Having learned the tricks of the trade from world-class producers George Drakoulias, Bob Ezrin and Ethan Johns, the band members knew how to make records, so the decision to have Louris produce the new album was a no-brainer. “All the producers we’ve worked with are great, and each record we’ve made was unique,” Perlman notes. “But I could tell with Gary that it was time for him to produce The Jayhawks. He’d been producing records for the last few years, so he knew what he was doing, and he’d earned that right.”

With Louris playing the point, the band developed the material in the studio, working up arrangements on the fly while tracking live off the floor. “We played the songs through as a band with the primary intention of getting a great drum track, and anything we were able to keep on top of that was a bonus,” says Perlman. “At this point, we don’t need a lot of discussion; we just go in and do what we do naturally.”
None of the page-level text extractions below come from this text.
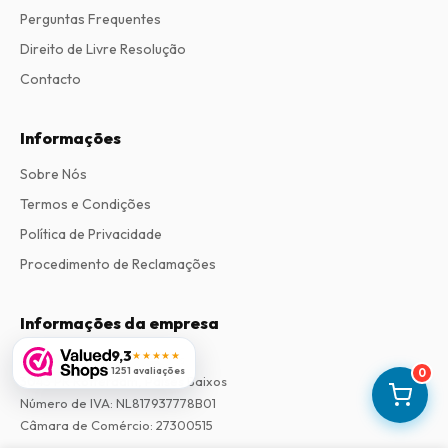
Perguntas Frequentes
Direito de Livre Resolução
Contacto
Informações
Sobre Nós
Termos e Condições
Política de Privacidade
Procedimento de Reclamações
Informações da empresa
9,3
★★★★★
Empresa
:
Maja Magazines
1251 avaliações
0
3043 PR Rotterdam, Países Baixos
Número de IVA
:
NL817937778B01
Câmara de Comércio
:
27300515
By the time Olson left the studio, he and Louris had nailed down the two-part harmonies that are the signature component of The Jayhawks sound. During the next couple of weeks, Louris, O’Reagan and Grotberg laid down additional three-part harmonies on tracks like “She Walks in So Many Ways” and “Guilder Annie,” adding variety and scale to the band’s sound, along with a number of goose bump moments. “When the voices blend and you feel it in your throat, it’s a real high,” Grotberg marvels—and that’s equally true for the listener.

“As a producer, one of Gary’s strongest points is vocal arranging,” says Perlman, the only non-singer in the band. “He had the most fun when everybody was out there harmonizing, because when you’ve got four people who can sing that well, it’s so easy to get what you hear in your head across.”
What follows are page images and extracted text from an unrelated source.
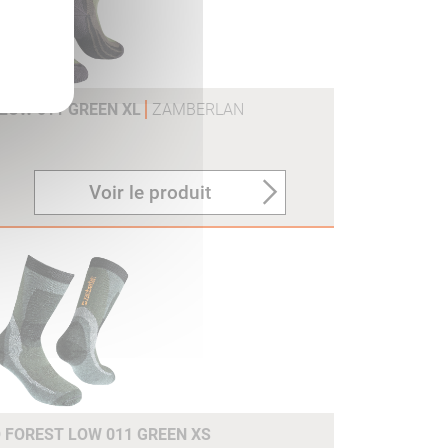
LOW 011 GREEN XL
ZAMBERLAN
Voir le produit
FOREST LOW 011 GREEN XS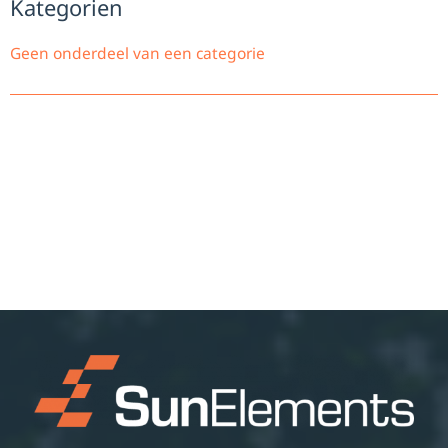
Kategorien
Geen onderdeel van een categorie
Though Olson insists that Mockingbird Time “is not a reunion record, because Gary and I were still in the game, thinking together leading up to it,” he does see it as part of a continuum. “I think this new record is right in there with Hollywood Town Hall and Tomorrow the Green Grass,” he ventures. “In a way, I think it’s even more melodic and soulful, the singing is possibly better and there are more styles on it.”

“The difference from then and now is that Mark and I have both experienced different kinds of music and expanded our palettes,” Louris notes “So this record has moments of experimentation and a bit of worldliness. I like a well-crafted, in-and-out kind of song, but with Mark, the lyrics dictate the music, and he’ll go off into interesting, asymmetrical compositions. So it’s a nice balance. Certain things were meant to be—like peanut butter and jelly—and Mark and I just work well together. And having done a lot of co-writing during the last six or seven years, I’m more appreciative of the magic that we have together. That doesn’t come along very often for anybody.”
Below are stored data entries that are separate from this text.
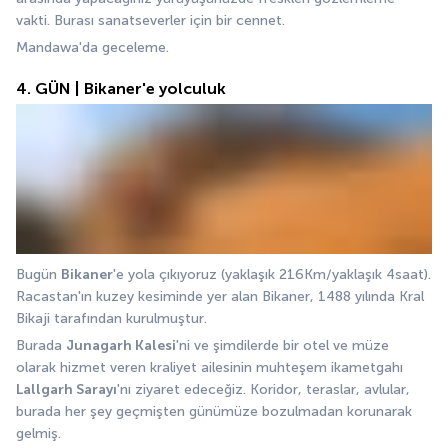
vakti. Burası sanatseverler için bir cennet. 
Mandawa'da geceleme.
4. GÜN | Bikaner'e yolculuk
Bugün 
Bikaner
'e yola çıkıyoruz (yaklaşık 216Km/yaklaşık 4saat). 
Racastan'ın kuzey kesiminde yer alan Bikaner, 1488 yılında Kral 
Bikaji tarafından kurulmuştur.
Burada 
Junagarh Kalesi
'ni ve şimdilerde bir otel ve müze 
olarak hizmet veren kraliyet ailesinin muhteşem ikametgahı 
Lallgarh Sarayı
'nı ziyaret edeceğiz. Koridor, teraslar, avlular, 
burada her şey geçmişten günümüze bozulmadan korunarak 
gelmiş. 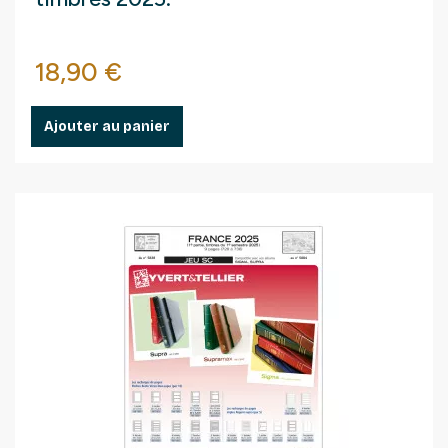
Prix
18,90 €
Ajouter au panier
Says Grotberg, who’d spent the time between Jayhawks incarnations raising a daughter (she’s now 11), “To me, it feels fresh and new—in a way, it’s better than it was.”

If Mockingbird Time has a prevailing theme, it’s about coming to terms with what came before and pondering what’s ahead. Linchpin songs like the lush opening anthem “Hide Your Colors” (which could serve as The Jayhawks’ credo), the image-rich desert landscape “Tiny Arrows” and the ardent, bittersweet title track “are looking at time in different ways—whether you want to dwell on memories or keep going forward,” Olson explains. The force field between peering backward and pushing onward is a resonant one for this off again, on again band, with its fertile past, vital present and tantalizing future. “There’s a lot of blowing out left to do,” O’Reagan reckons.

“We’ve always been an unusual, complicated band,” Louris acknowledges. “We’ve never really fit in, and my personal goal is to be the exception to the rule: to be a band that got back together and made a great album. What makes me proud is that we’ve poured our heart and soul into something new. And we’re not done yet.”